KAHANE: Well, my parents actually - and I adore my mother, and she would probably, she would agree with me - she played bad cop and my dad was good cop growing up vis-a-vis practicing. My dad really wanted to stay out of it and let me come to music on my own. And he was on the road quite a bit, and so at a certain point my mother just had to give up trying to pressure the incredibly stubborn and strong-willed 11-year-old me into practicing. And it really wasn't until my late teens when I came back to music on my own - first, through an interest in playing jazz at the piano - that my father, you know, expressed his joy at my coming to music. But it was...

CORNISH: When he felt it was safe maybe.

KAHANE: Yeah, yeah.

CORNISH: He didn't want to drive you away.

KAHANE: And in fact later on when I finally started classical piano studies in earnest in college, I would call up my dad and I would say, well, how should I finger this passage in this Mozart concerto or how should I practice my scales? And he was totally delighted to advise me, and I think that at that point he no longer felt like he was exerting some sort of, you know, paternal pressure since I had come to it on my own.


KAHANE: (Singing) In some hot one-gas-station town, please let me forget you. Please, please, please.

CORNISH: Gabriel Kahane, you've been very vocal in the conversation about the downloading of music, and especially with the, you know, introduction of the musical service Spotify, and that leads you to online music streaming, where people can listen to, it seems like, for free, but there's advertisements in the software. But the thing that I notice in a blog posting you did about this is you said this contributes to the demise of curation. What did you mean by that?

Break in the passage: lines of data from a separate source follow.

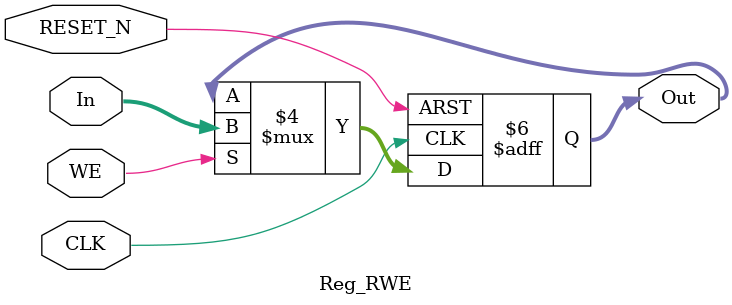
<source format=v>
module Reg_RWE  #(
	parameter W = 4
) (
	input 	wire [W-1:0] 	In,
	input 	wire 				WE,		// Write Enable
	input 	wire 				RESET_N,
	input 	wire 				CLK,
	output 	reg  [W-1:0]	Out
);

	initial
		Out = 0;


	always @ (negedge RESET_N or posedge CLK)
	begin

		if (!RESET_N)
			Out <= {W{1'b0}};

		else if (WE)
			Out <= In;
		
	end

endmodule



</source>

KAHANE: Well, until Spotify, even in the era of illegal downloading, people were still curating a musical collection, which continued a tradition that goes back to vinyl. And certainly when I was growing up, there was this ritual where we would go to the record store and spend, you know, 30 bucks on two new CDs and add them to our collection. And the scarcity of our financial resources as college students contributed to the feeling that maybe even in a superficial way we liked to identify ourselves with our record collections. The thing about Spotify that does irk me, it has to do with the way that I think it encourages maybe inattentive listening. You know, I think I'm as guilty of this new kind of listening as the next person is. You know, even if you're buying music legally on iTunes, chances are the ease with which you're buying it means that you're not going to listen to everything that you purchase. And I certainly have albums and albums that I probably downloaded drunkenly at three in the morning and I don't even know what they all are. So, I guess what I perceive - and this may sound super hoity-toity - but I perceive this kind of decline in the spiritual value of music where there is so much of it at our fingertips that we don't really listen to any of it with any kind of real attention and we don't take the record home that maybe on first listen didn't really catch our ear but since we bought it, maybe we should listen to it a second time and then a third time, and then all of the sudden we find that there's something of value there.

CORNISH: Do you think in part this way because your music is music that needs that second and third listen to a pop audience?

KAHANE: Yeah. I mean, I would probably be lying if I didn't say that had something to do with it. I mean, I'm interested in writing music that is not challenging for the sake of being challenging but because I want to express things that, you know, that didn't come to me instantaneously. And I hope that I'm making music that pays dividends on multiple listens. Oh, here comes the text message that Spotify has kicked me off of their service.

CORNISH: Singer and composer Gabriel Kahane. His new album is called "Where Are the Arms." Thank you so much for speaking with us.

KAHANE: It's been a total pleasure. Thank you.